Provided entries -
□ □ □ □ □
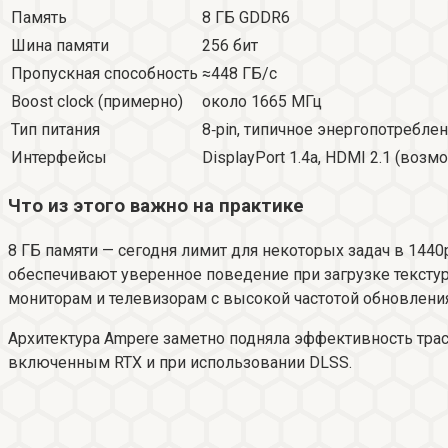
Память
8 ГБ GDDR6
Шина памяти
256 бит
Пропускная способность
≈448 ГБ/с
Boost clock (примерно)
около 1665 МГц
Тип питания
8‑pin, типичное энергопотребле
Интерфейсы
DisplayPort 1.4a, HDMI 2.1 (воз
Что из этого важно на практике
8 ГБ памяти — сегодня лимит для некоторых задач в 1440
обеспечивают уверенное поведение при загрузке тексту
мониторам и телевизорам с высокой частотой обновления
Архитектура Ampere заметно подняла эффективность тра
включенным RTX и при использовании DLSS.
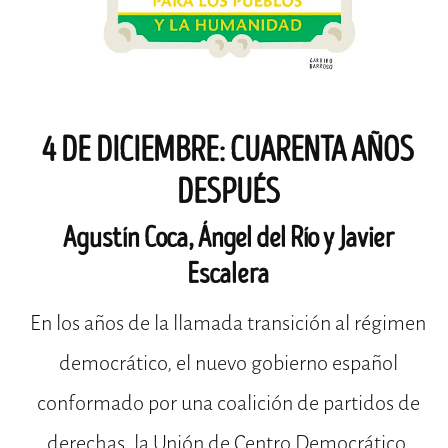
4 DE DICIEMBRE: CUARENTA AÑOS
DESPUÉS
Agustín Coca, Ángel del Río y Javier
Escalera
En los años de la llamada transición al régimen
democrático, el nuevo gobierno español
conformado por una coalición de partidos de
derechas, la Unión de Centro Democrático,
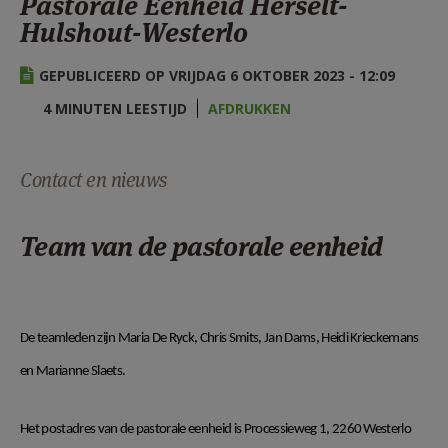
Pastorale Eenheid Herselt-
AANMELDEN OF REGISTREREN
Hulshout-Westerlo
GEPUBLICEERD OP VRIJDAG 6 OKTOBER 2023 - 12:09
4 MINUTEN LEESTIJD
AFDRUKKEN
Contact en nieuws
Team van de pastorale eenheid
De teamleden zijn Maria De Ryck, Chris Smits, Jan Dams, Heidi Krieckemans
en Marianne Slaets.
Het postadres van de pastorale eenheid is Processieweg 1, 2260 Westerlo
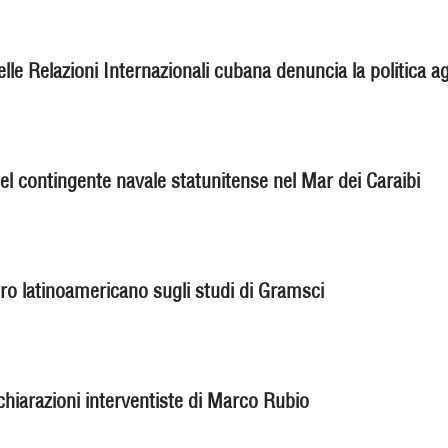
delle Relazioni Internazionali cubana denuncia la politica a
 del contingente navale statunitense nel Mar dei Caraibi
ro latinoamericano sugli studi di Gramsci
hiarazioni interventiste di Marco Rubio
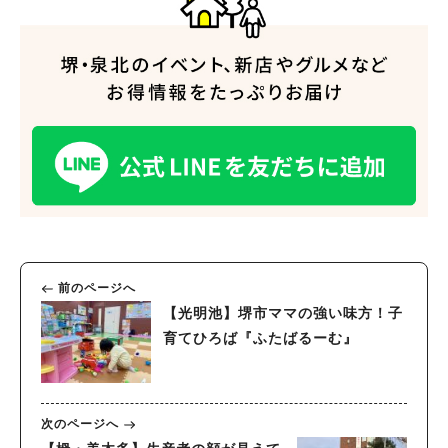
前のページへ
【光明池】堺市ママの強い味方！子
育てひろば『ふたばるーむ』
次のページへ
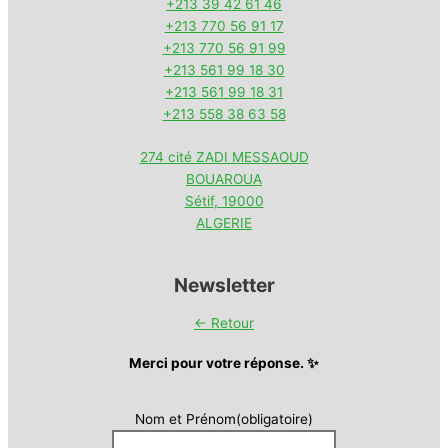
+213 39 42 61 46
+213 770 56 91 17
+213 770 56 91 99
+213 561 99 18 30
+213 561 99 18 31
+213 558 38 63 58
274 cité ZADI MESSAOUD
BOUAROUA
Sétif
,
19000
ALGERIE
Newsletter
← Retour
Merci pour votre réponse. ✨
Nom et Prénom
(obligatoire)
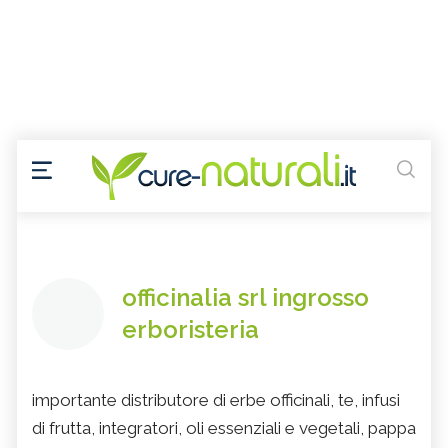
officinalia srl ingrosso
erboristeria
importante distributore di erbe officinali, te, infusi
di frutta, integratori, oli essenziali e vegetali, pappa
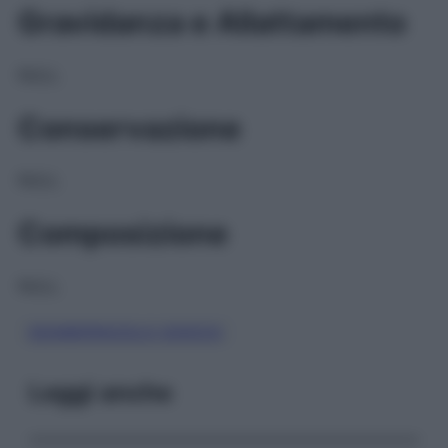
Gravidanza e Allattamento
NULL
Conservazione
NULL
Composizione
NULL
ESOMEPRAZOLO SODICO
Leggi anche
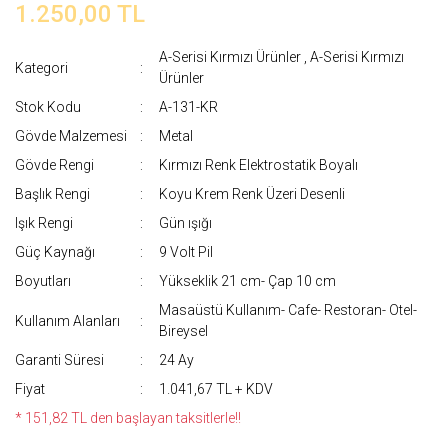
1.250,00 TL
A-Serisi Kırmızı Ürünler
,
A-Serisi Kırmızı
Kategori
Ürünler
Stok Kodu
A-131-KR
Gövde Malzemesi
Metal
Gövde Rengi
Kırmızı Renk Elektrostatik Boyalı
Başlık Rengi
Koyu Krem Renk Üzeri Desenli
Işık Rengi
Gün ışığı
Güç Kaynağı
9 Volt Pil
Boyutları
Yükseklik 21 cm- Çap 10 cm
Masaüstü Kullanım- Cafe- Restoran- Otel-
Kullanım Alanları
Bireysel
Garanti Süresi
24 Ay
Fiyat
1.041,67 TL + KDV
* 151,82 TL den başlayan taksitlerle!!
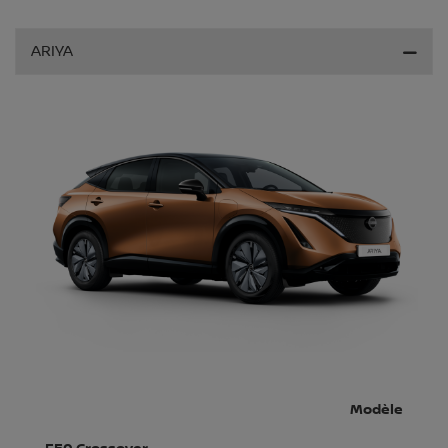
ARIYA
Modèle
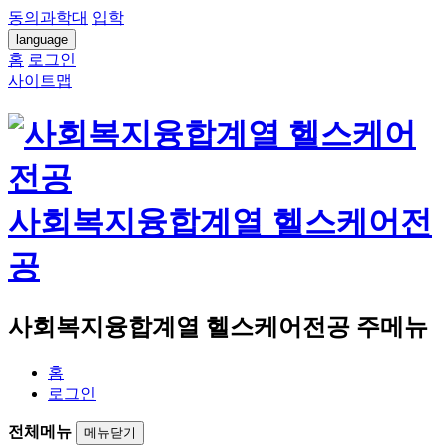
동의과학대
입학
language
홈
로그인
사이트맵
사회복지융합계열 헬스케어전
공
사회복지융합계열 헬스케어전공 주메뉴
홈
로그인
전체메뉴
메뉴닫기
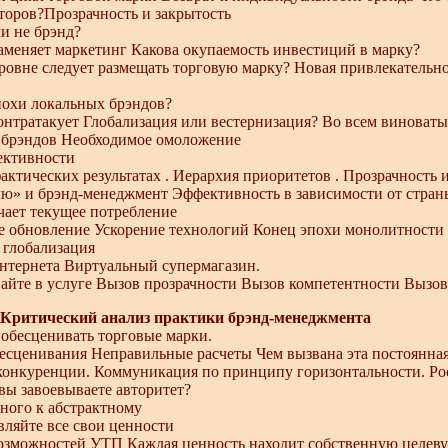
оров?Прозрачность и закрытость
ли не брэнд?
аменяет маркетинг Какова окупаемость инвестиций в марку?
ровне следует размещать торговую марку? Новая привлекательн
похи локальных брэндов?
нтратакует Глобализация или вестернизация? Во всем виноват
 брэндов Необходимое омоложение
ективности
актических результатах . Иерархия приоритетов . Прозрачность
лю» и брэнд-менеджмент Эффективность в зависимости от стран
ачает текущее потребление
 обновление Ускорение технологий Конец эпохи монолитности 
 глобализация
нтернета Виртуальный супермагазин.
айте в услуге Вызов прозрачности Вызов компетентности Вызо
Критический анализ практики брэнд-менеджмента
 обесценивать торговые марки.
есценивания Неправильные расчеты Чем вызвана эта постоянна
конкуренции. Коммуникация по принципу горизонтальности. Рос
 вы завоевываете авторитет?
ного к абстрактному
вляйте все свои ценности
озможностей УТП Каждая ценность находит собственную целев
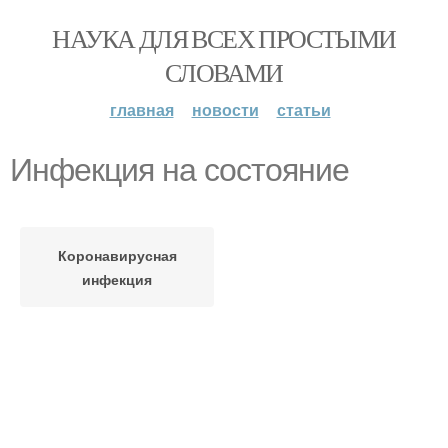
НАУКА ДЛЯ ВСЕХ ПРОСТЫМИ
СЛОВАМИ
главная
новости
статьи
Инфекция на состояние
Коронавирусная
инфекция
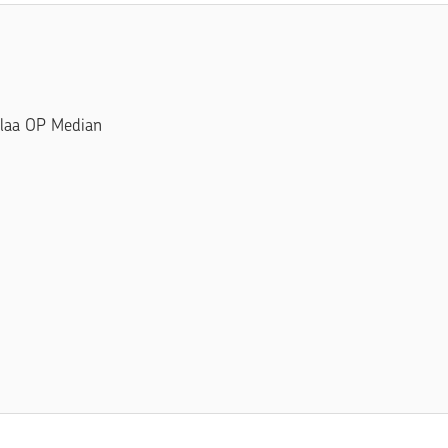
Tilaa OP Median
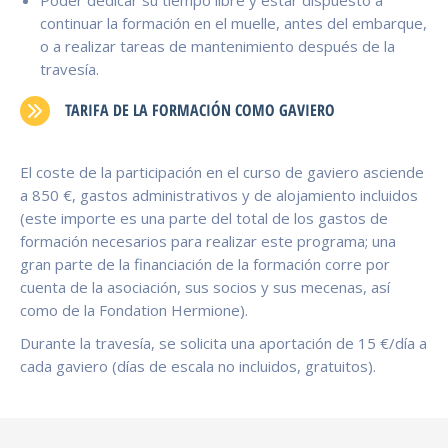
Poder dedicar su tiempo libre y estar dispuesto a
continuar la formación en el muelle, antes del embarque,
o a realizar tareas de mantenimiento después de la
travesía.
TARIFA DE LA FORMACIÓN COMO GAVIERO
El coste de la participación en el curso de gaviero asciende
a 850 €, gastos administrativos y de alojamiento incluidos
(este importe es una parte del total de los gastos de
formación necesarios para realizar este programa; una
gran parte de la financiación de la formación corre por
cuenta de la asociación, sus socios y sus mecenas, así
como de la Fondation Hermione).
Durante la travesía, se solicita una aportación de 15 €/día a
cada gaviero (días de escala no incluidos, gratuitos).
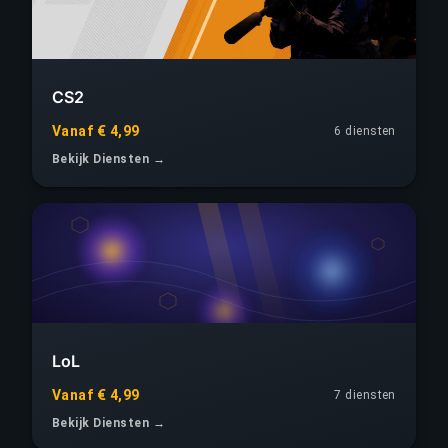
CS2
Vanaf € 4,99
6 diensten
Bekijk Diensten →
LoL
Vanaf € 4,99
7 diensten
Bekijk Diensten →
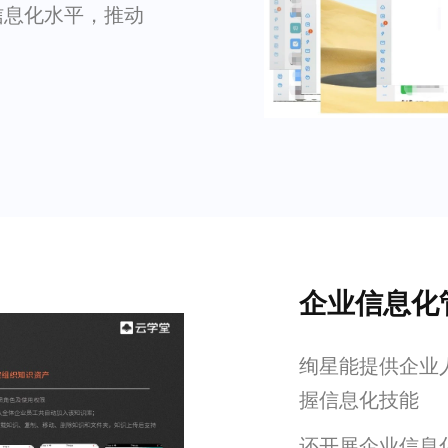
信息化水平，推动
企业信息化
绚星能提供企业
握信息化技能
还开展企业信息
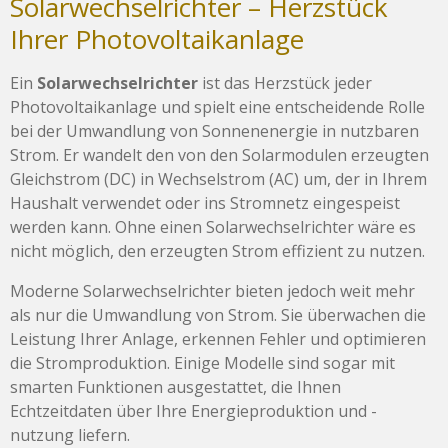
Solarwechselrichter – Herzstück
Ihrer Photovoltaikanlage
Ein
Solarwechselrichter
ist das Herzstück jeder
Photovoltaikanlage und spielt eine entscheidende Rolle
bei der Umwandlung von Sonnenenergie in nutzbaren
Strom. Er wandelt den von den Solarmodulen erzeugten
Gleichstrom (DC) in Wechselstrom (AC) um, der in Ihrem
Haushalt verwendet oder ins Stromnetz eingespeist
werden kann. Ohne einen Solarwechselrichter wäre es
nicht möglich, den erzeugten Strom effizient zu nutzen.
Moderne Solarwechselrichter bieten jedoch weit mehr
als nur die Umwandlung von Strom. Sie überwachen die
Leistung Ihrer Anlage, erkennen Fehler und optimieren
die Stromproduktion. Einige Modelle sind sogar mit
smarten Funktionen ausgestattet, die Ihnen
Echtzeitdaten über Ihre Energieproduktion und -
nutzung liefern.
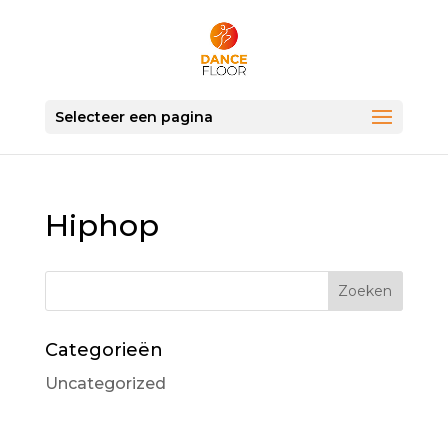
Selecteer een pagina
Hiphop
Categorieën
Uncategorized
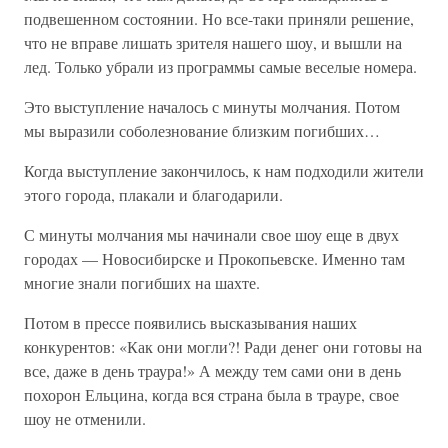
подвешенном состоянии. Но все-таки приняли решение,
что не вправе лишать зрителя нашего шоу, и вышли на
лед. Только убрали из программы самые веселые номера.
Это выступление началось с минуты молчания. Потом
мы выразили соболезнование близким погибших…
Когда выступление закончилось, к нам подходили жители
этого города, плакали и благодарили.
С минуты молчания мы начинали свое шоу еще в двух
городах — Новосибирске и Прокопьевске. Именно там
многие знали погибших на шахте.
Потом в прессе появились высказывания наших
конкурентов: «Как они могли?! Ради денег они готовы на
все, даже в день траура!» А между тем сами они в день
похорон Ельцина, когда вся страна была в трауре, свое
шоу не отменили.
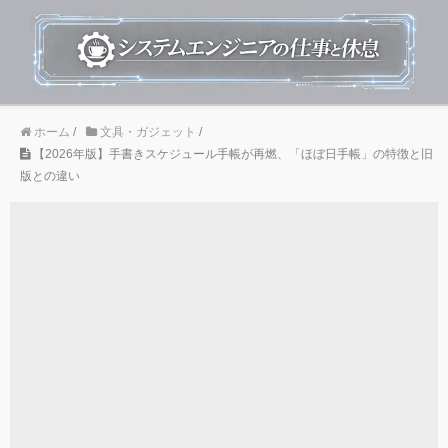
ホーム
/
文具・ガジェット
/
【2026年版】手書きスケジュール手帳が再燃、「ほぼ日手帳」の特徴と旧
版との違い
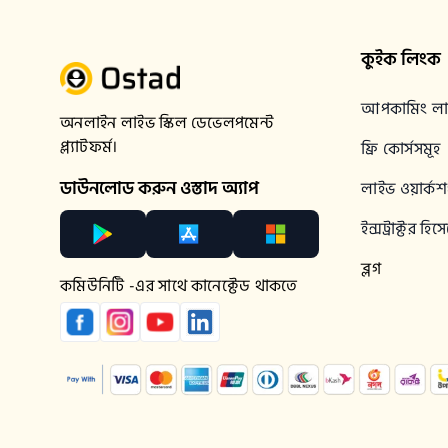
কুইক লিংক
আপকামিং লাই
অনলাইন লাইভ স্কিল ডেভেলপমেন্ট 
প্ল্যাটফর্ম।
ফ্রি কোর্সসমূহ
ডাউনলোড করুন ওস্তাদ অ্যাপ
লাইভ ওয়ার্ক
ইন্সট্রাক্টর হ
ব্লগ
কমিউনিটি -এর সাথে কানেক্টেড থাকতে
□ □ □ □ □
Problem details - Leave out the pictures and return every record word for word.

Output for this task -
Память
8 ГБ GDDR6
Шина памяти
256 бит
Пропускная способность
≈448 ГБ/с
Boost clock (примерно)
около 1665 МГц
Тип питания
8‑pin, типичное энергопотребле
Интерфейсы
DisplayPort 1.4a, HDMI 2.1 (воз
Что из этого важно на практике
8 ГБ памяти — сегодня лимит для некоторых задач в 1440
обеспечивают уверенное поведение при загрузке тексту
мониторам и телевизорам с высокой частотой обновления
Архитектура Ampere заметно подняла эффективность тра
включенным RTX и при использовании DLSS.
4 DE DICIEMBRE: CUARENTA AÑOS
DESPUÉS
Agustín Coca, Ángel del Río y Javier
Escalera
En los años de la llamada transición al régimen
democrático, el nuevo gobierno español
conformado por una coalición de partidos de
derechas, la Unión de Centro Democrático,
Pastorale Eenheid Herselt-
AANMELDEN OF REGISTREREN
Hulshout-Westerlo
GEPUBLICEERD OP VRIJDAG 6 OKTOBER 2023 - 12:09
4 MINUTEN LEESTIJD
AFDRUKKEN
Contact en nieuws
Team van de pastorale eenheid
De teamleden zijn Maria De Ryck, Chris Smits, Jan Dams, Heidi Krieckemans
en Marianne Slaets.
Het postadres van de pastorale eenheid is Processieweg 1, 2260 Westerlo
delle Relazioni Internazionali cubana denuncia la politica a
 del contingente navale statunitense nel Mar dei Caraibi
ro latinoamericano sugli studi di Gramsci
hiarazioni interventiste di Marco Rubio
前のページへ
【光明池】堺市ママの強い味方！子
育てひろば『ふたばるーむ』
次のページへ
+213 39 42 61 46
+213 770 56 91 17
+213 770 56 91 99
+213 561 99 18 30
+213 561 99 18 31
+213 558 38 63 58
274 cité ZADI MESSAOUD
BOUAROUA
Sétif
,
19000
ALGERIE
Newsletter
← Retour
Merci pour votre réponse. ✨
Nom et Prénom
(obligatoire)
officinalia srl ingrosso
erboristeria
importante distributore di erbe officinali, te, infusi
di frutta, integratori, oli essenziali e vegetali, pappa
Gravidanza e Allattamento
NULL
Conservazione
NULL
Composizione
NULL
ESOMEPRAZOLO SODICO
Leggi anche
1.250,00 TL
A-Serisi Kırmızı Ürünler
,
A-Serisi Kırmızı
Kategori
Ürünler
Stok Kodu
A-131-KR
Gövde Malzemesi
Metal
Gövde Rengi
Kırmızı Renk Elektrostatik Boyalı
Başlık Rengi
Koyu Krem Renk Üzeri Desenli
Işık Rengi
Gün ışığı
Güç Kaynağı
9 Volt Pil
Boyutları
Yükseklik 21 cm- Çap 10 cm
Masaüstü Kullanım- Cafe- Restoran- Otel-
Kullanım Alanları
Bireysel
Garanti Süresi
24 Ay
Fiyat
1.041,67 TL + KDV
* 151,82 TL den başlayan taksitlerle!!
ARIYA
Modèle
동의과학대
입학
language
홈
로그인
사이트맵
사회복지융합계열 헬스케어전
공
사회복지융합계열 헬스케어전공 주메뉴
홈
로그인
전체메뉴
메뉴닫기
оров?Прозрачность и закрытость
ли не брэнд?
аменяет маркетинг Какова окупаемость инвестиций в марку?
ровне следует размещать торговую марку? Новая привлекательн
похи локальных брэндов?
нтратакует Глобализация или вестернизация? Во всем виноват
 брэндов Необходимое омоложение
ективности
актических результатах . Иерархия приоритетов . Прозрачность
лю» и брэнд-менеджмент Эффективность в зависимости от стран
ачает текущее потребление
 обновление Ускорение технологий Конец эпохи монолитности 
 глобализация
нтернета Виртуальный супермагазин.
айте в услуге Вызов прозрачности Вызов компетентности Вызо
Критический анализ практики брэнд-менеджмента
 обесценивать торговые марки.
есценивания Неправильные расчеты Чем вызвана эта постоянна
конкуренции. Коммуникация по принципу горизонтальности. Рос
 вы завоевываете авторитет?
ного к абстрактному
вляйте все свои ценности
озможностей УТП Каждая ценность находит собственную целев
НАУКА ДЛЯ ВСЕХ ПРОСТЫМИ
СЛОВАМИ
главная
новости
статьи
Инфекция на состояние
Коронавирусная
инфекция
Tilaa OP Median
Poder dedicar su tiempo libre y estar dispuesto a
continuar la formación en el muelle, antes del embarque,
o a realizar tareas de mantenimiento después de la
travesía.
TARIFA DE LA FORMACIÓN COMO GAVIERO
El coste de la participación en el curso de gaviero asciende
a 850 €, gastos administrativos y de alojamiento incluidos
(este importe es una parte del total de los gastos de
formación necesarios para realizar este programa; una
gran parte de la financiación de la formación corre por
cuenta de la asociación, sus socios y sus mecenas, así
como de la Fondation Hermione).
Durante la travesía, se solicita una aportación de 15 €/día a
cada gaviero (días de escala no incluidos, gratuitos).
CS2
Vanaf € 4,99
6 diensten
Bekijk Diensten →
LoL
Vanaf € 4,99
7 diensten
Bekijk Diensten →
信息化水平，推动
企业信息化
绚星能提供企业
握信息化技能
还开展企业信息
Solarwechselrichter – Herzstück
Ihrer Photovoltaikanlage
Ein
Solarwechselrichter
ist das Herzstück jeder
Photovoltaikanlage und spielt eine entscheidende Rolle
bei der Umwandlung von Sonnenenergie in nutzbaren
Strom. Er wandelt den von den Solarmodulen erzeugten
Gleichstrom (DC) in Wechselstrom (AC) um, der in Ihrem
Haushalt verwendet oder ins Stromnetz eingespeist
werden kann. Ohne einen Solarwechselrichter wäre es
nicht möglich, den erzeugten Strom effizient zu nutzen.
Moderne Solarwechselrichter bieten jedoch weit mehr
als nur die Umwandlung von Strom. Sie überwachen die
Leistung Ihrer Anlage, erkennen Fehler und optimieren
die Stromproduktion. Einige Modelle sind sogar mit
smarten Funktionen ausgestattet, die Ihnen
Echtzeitdaten über Ihre Energieproduktion und -
nutzung liefern.
Selecteer een pagina
Hiphop
Categorieën
Uncategorized
подвешенном состоянии. Но все-таки приняли решение,
что не вправе лишать зрителя нашего шоу, и вышли на
лед. Только убрали из программы самые веселые номера.
Это выступление началось с минуты молчания. Потом
мы выразили соболезнование близким погибших…
Когда выступление закончилось, к нам подходили жители
этого города, плакали и благодарили.
С минуты молчания мы начинали свое шоу еще в двух
городах — Новосибирске и Прокопьевске. Именно там
многие знали погибших на шахте.
Потом в прессе появились высказывания наших
конкурентов: «Как они могли?! Ради денег они готовы на
все, даже в день траура!» А между тем сами они в день
похорон Ельцина, когда вся страна была в трауре, свое
шоу не отменили.
ホーム
/
文具・ガジェット
/
【2026年版】手書きスケジュール手帳が再燃、「ほぼ日手帳」の特徴と旧
版との違い
কুইক লিংক
আপকামিং লাই
অনলাইন লাইভ স্কিল ডেভেলপমেন্ট 
প্ল্যাটফর্ম।
ফ্রি কোর্সসমূহ
ডাউনলোড করুন ওস্তাদ অ্যাপ
লাইভ ওয়ার্ক
ইন্সট্রাক্টর হ
ব্লগ
কমিউনিটি -এর সাথে কানেক্টেড থাকতে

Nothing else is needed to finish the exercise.